文春オンライン

「全国旅行割」に見る、“やってる感”と躍らされる国民

2022/11/29
note

 私は仕事柄、全国各所に出張することが多い。先日も急な出張があり、九州のある都市に出かけることになった。最初からやや嫌な予感がしていた。お客様の都合もあってミーティングは日曜日の朝。土曜日夜までには現地に入らなければならない。その都市は観光地として有名な街。秋たけなわの季節。そして、世間を賑わせているあの全国旅行支援、通称「全国旅行割」の存在だ。

1泊1万円以上も上乗せするホテル

 土曜日の夕方、羽田発の飛行機。これは驚くほど空いていた。現地到着が夜なのでさすがに観光客のほとんどは現地到着してチェックイン済みなのだろう。土曜日の夜にビジネスで出かけるような奴はいない。拍子抜けしながらも空港からリムジンバスで現地に向かう。その街は仕事で頻繁に訪れているところなのだがいつものホテルが満杯ということで、駅近くのビジネスホテルを予約した。

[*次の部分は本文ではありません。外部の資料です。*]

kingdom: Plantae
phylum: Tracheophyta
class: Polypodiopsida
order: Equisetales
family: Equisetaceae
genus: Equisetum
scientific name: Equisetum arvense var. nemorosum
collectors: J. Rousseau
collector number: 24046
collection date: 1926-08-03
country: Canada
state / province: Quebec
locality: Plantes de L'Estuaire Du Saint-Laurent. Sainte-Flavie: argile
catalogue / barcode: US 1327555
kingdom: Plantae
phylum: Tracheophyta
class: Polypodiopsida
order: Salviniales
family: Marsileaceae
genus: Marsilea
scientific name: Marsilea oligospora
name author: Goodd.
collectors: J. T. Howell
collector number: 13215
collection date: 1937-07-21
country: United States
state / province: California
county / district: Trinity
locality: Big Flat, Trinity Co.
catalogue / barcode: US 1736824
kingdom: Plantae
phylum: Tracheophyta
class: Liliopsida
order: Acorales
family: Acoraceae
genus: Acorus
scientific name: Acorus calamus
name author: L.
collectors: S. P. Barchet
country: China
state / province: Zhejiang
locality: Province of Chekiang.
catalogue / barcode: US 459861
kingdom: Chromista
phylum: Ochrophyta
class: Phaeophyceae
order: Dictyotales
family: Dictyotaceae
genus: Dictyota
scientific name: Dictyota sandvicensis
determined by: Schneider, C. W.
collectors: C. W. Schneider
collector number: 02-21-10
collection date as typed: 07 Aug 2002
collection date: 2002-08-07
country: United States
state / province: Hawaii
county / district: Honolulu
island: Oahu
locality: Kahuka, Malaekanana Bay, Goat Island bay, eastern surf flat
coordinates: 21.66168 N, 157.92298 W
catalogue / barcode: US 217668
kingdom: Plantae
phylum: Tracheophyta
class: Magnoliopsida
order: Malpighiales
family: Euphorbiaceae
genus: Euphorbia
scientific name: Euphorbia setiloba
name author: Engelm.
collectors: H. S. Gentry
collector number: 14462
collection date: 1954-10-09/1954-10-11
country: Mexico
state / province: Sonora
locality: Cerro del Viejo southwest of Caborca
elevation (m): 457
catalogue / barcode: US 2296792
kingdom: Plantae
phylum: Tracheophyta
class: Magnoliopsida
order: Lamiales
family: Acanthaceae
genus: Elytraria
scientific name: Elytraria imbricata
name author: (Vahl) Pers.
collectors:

 チェックイン。事前請求で示された宿泊料金は1泊1万7000円だ。ホテル専門家の私からすれば、どうみても1泊の通常料金はせいぜい6000円から7000円クラスのホテル。築年数も経っており、部屋は狭い。もちろん秋の旅行シーズンの週末。現在では多くのホテルでレベニューマネジメントと呼ばれる、宿泊料金のコントロール、つまり季節や曜日、天候など各種条件によって宿泊料金をフレキシブルに変更していることは知っている。それにしても、1泊で1万円以上も上乗せしているのに驚愕した。原因は例の全国旅行割だ。

ADVERTISEMENT

写真はイメージ ©iStock.com

 苦笑しながらも精算し、同僚と食事に出かける。夜遅くにホテルに戻りシャワーを浴びようと蛇口をひねると、シャワーが出ない。カランからお湯は出るのだが、シャワーにしようと蛇口をひねってもじょぼじょぼと少量の湯が出るだけで全く役に立たない。

 設備は相当に古く、浴室全体もかび臭い。深夜ということもあって抗議の電話をする気がなくなり(そもそもフロントにも誰もいなかった)、その晩は行水して寝る羽目に。出張では数多くのホテルに宿泊する私だが、近年まれにみるコスパの悪い宿泊となったことは言うまでもない。